One common response to the downsizing in health care industry that I hear from professionals is, “Oh, my goodness, you don’t have to work in the hospital anymore.” The hospitals were not so different. But in the 1980s, the people who held the job of hospital administrator had little choice but to go into the hospital business. When they did, they would have to give up their medical career, their good paychecks, and their personal freedom.

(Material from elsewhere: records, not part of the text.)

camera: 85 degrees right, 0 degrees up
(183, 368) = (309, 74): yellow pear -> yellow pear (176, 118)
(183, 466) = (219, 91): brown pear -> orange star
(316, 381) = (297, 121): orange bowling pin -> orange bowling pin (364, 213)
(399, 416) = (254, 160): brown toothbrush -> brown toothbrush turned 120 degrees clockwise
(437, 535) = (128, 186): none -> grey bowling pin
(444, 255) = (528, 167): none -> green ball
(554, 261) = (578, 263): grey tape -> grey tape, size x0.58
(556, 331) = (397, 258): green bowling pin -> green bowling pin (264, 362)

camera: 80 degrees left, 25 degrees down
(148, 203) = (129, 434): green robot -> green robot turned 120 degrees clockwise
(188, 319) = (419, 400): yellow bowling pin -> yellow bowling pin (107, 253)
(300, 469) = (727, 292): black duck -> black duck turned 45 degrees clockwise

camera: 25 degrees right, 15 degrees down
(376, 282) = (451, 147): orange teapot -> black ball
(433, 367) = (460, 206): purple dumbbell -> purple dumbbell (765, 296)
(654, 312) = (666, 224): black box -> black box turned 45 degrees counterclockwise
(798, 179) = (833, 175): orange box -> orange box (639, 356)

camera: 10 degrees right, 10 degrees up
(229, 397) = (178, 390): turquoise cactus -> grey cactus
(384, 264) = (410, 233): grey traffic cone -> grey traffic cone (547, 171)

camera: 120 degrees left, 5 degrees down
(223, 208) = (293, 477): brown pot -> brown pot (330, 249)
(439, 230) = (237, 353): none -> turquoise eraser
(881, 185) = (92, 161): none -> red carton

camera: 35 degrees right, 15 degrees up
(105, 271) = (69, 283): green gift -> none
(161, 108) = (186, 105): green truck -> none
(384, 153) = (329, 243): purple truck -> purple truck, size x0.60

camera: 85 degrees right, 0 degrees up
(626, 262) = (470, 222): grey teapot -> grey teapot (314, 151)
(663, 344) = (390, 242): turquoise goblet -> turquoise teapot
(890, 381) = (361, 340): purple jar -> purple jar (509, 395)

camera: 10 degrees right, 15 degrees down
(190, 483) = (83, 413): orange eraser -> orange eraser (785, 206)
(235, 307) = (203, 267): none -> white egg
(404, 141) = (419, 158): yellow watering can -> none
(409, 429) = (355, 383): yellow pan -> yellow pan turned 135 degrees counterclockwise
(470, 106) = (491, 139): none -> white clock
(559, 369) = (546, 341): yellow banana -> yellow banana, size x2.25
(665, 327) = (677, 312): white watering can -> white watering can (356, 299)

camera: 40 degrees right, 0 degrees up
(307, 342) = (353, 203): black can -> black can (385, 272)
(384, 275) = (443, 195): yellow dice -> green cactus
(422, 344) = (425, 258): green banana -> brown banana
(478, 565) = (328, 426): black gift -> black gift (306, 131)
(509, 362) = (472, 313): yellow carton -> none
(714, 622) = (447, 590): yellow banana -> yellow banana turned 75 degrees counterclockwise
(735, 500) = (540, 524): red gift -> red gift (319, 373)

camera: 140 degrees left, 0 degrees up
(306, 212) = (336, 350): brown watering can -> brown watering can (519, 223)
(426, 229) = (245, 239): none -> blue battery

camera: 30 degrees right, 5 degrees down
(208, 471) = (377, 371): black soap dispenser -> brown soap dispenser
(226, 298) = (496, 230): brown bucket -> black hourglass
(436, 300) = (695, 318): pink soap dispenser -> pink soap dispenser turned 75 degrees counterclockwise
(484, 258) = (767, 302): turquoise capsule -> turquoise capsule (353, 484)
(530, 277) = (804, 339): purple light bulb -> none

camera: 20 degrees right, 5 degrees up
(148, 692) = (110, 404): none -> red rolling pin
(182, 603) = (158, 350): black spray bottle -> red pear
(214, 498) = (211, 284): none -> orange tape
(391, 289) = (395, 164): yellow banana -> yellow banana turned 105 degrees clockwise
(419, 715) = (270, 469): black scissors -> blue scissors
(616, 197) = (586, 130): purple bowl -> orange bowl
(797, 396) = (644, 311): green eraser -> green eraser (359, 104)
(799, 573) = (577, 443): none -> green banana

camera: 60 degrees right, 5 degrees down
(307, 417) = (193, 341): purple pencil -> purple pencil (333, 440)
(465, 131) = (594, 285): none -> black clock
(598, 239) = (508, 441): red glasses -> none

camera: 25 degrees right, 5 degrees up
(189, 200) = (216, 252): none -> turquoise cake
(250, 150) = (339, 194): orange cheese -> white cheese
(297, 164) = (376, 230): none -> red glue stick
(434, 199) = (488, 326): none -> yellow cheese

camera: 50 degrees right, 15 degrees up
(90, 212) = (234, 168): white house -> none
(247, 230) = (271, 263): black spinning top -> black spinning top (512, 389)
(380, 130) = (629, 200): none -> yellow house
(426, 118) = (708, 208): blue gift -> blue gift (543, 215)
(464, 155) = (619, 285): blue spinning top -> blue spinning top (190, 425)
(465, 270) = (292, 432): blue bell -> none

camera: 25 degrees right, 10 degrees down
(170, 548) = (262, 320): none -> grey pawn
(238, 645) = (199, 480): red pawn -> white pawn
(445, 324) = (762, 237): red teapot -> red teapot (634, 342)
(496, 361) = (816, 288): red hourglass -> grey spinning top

The typical response to downsizing seems to be that the cost of training the new generation of doctors is too much and the young people need to take on a more traditional career path. This is a common theme among managers when they see medical personnel making the move to the hospital.
But what if, instead of simply giving up their medical career, the new generation of health administrators were given a choice of going into the hospital business or leaving the hospital business. That is, if they wanted to stay in health care but not work in the hospital business. The hospital business would pay their salaries and provide a stable income for their family. They would not have to give up their medical careers for the sake of their families.
A study by the Center for Medicare & Medicaid Services found that about two decades ago, the average hospital director was making about $80,000 a year. Today, those leaders make up to $150,000 a year. Most of the new directors in the hospital business are making over $100,000 a year. So the choice to make money in the hospital business is becoming more obvious. This trend has been accelerated by the downsizing of the hospital administration.
In the 1980s, hospitals were starting to try and save money. They were trying to reduce the size of the organization as well as reduce the number of doctors. The downsizing of the medical school was also a big part of the trend. In the late 1970s, medical schools were becoming more and more competitive. In the 1980s, the medical schools were competing in their respective fields to make money. Now, medical schools are competing to make money in the hospital business.